Move on from One Story to Another
Does the sense of storytelling throughout 2–5 slides sound scary? The good news is you can always subsequently place them in a way that will make sense. Take the above example, for instance. Once the perfect new app is presented, we can move on to a different weaving of a story whereby you amplify exactly everything you have managed to achieve with the app to date. As such, we start a new story, this one about your current status, your current finances, market size, value proposition, etc. According to 500 Startups recommended slides, for example, which function in the following order:
- Market Size
- Business Model
- Underlying Magic
- Marketing Plan
- Traction / Milestones
and in regards to the previous FoodTruckMagic example, we would have already moved on from problem, solution and product to now present market size, business model and underlying magic.
Next, talk about your competition as a new event in your story, as challenges faced in a cohesive weaving of the story. And how that has nurtured your current marketing plan. For example. Something along the lines of:
“This is what we found amidst our competitors, yet also what we found we were doing better or different, which is why our strategy moving forward will be this precise one with the right set of people;” thus even introducing your team into the casual mix of what you are telling.
Presenting your pitch as a story that you tell will not only make it easier on yourself; it will make it a lot more pleasant and easy to follow for the people in which you are interested.
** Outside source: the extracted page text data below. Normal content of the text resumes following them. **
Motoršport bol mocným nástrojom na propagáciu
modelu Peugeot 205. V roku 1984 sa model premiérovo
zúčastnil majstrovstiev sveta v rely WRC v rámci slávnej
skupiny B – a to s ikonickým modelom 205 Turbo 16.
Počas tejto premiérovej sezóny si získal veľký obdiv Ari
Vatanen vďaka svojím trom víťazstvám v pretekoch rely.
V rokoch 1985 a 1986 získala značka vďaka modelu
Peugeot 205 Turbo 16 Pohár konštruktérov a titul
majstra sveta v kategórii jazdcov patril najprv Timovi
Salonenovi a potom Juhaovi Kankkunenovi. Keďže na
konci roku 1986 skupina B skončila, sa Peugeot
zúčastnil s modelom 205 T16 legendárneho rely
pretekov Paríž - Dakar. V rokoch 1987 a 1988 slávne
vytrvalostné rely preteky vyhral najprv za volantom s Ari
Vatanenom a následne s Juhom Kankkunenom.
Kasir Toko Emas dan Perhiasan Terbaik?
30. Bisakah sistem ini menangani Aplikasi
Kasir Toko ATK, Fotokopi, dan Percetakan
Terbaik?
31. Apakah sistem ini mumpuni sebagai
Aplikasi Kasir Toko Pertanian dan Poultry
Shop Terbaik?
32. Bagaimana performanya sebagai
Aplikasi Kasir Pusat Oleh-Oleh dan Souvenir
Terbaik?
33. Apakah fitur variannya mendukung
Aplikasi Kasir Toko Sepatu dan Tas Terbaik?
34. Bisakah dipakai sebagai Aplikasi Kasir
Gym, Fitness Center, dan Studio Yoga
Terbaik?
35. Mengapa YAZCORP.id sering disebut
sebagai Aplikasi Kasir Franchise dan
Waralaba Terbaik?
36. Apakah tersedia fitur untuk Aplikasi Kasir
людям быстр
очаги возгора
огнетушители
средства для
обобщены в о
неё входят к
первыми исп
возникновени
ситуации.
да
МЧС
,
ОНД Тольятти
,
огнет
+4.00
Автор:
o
Summarizing Strong Areas for Pitch Deck Presentations
See a pitch as a sequence of stories told through points, whereby those tiny stopping marks become your slides. We are not saying your slides become any less relevant or tailored significantly differently from all of the well-known startup pitch deck theories that have been drawn to date. On the contrary, what we are saying is: Look at them differently if you are also going through the challenge of not being able to find a story to tell throughout your pitches.
Treat your slides as those markers whereby you will be transiting in your story. Make sure to be telling something that goes beyond a single slide presentation every time you press that clicker to move on to the next one. There is nothing juicier than surprising an audience by such a smooth flow of what you have said that they never even realized how the end of your pitch came about. The product, business idea or service simply makes sense as of then to them. The brilliance behind storytelling for pitches come with the value of knowing people won’t comprehend how they have managed to live without that which you are offering.
And for you, the task is much more easily achieved if seen as a sequence of stories that are woven in front of an audience rather than sets of data to justify, back up and defend publicly speaking. Have fun with it, overall, as well!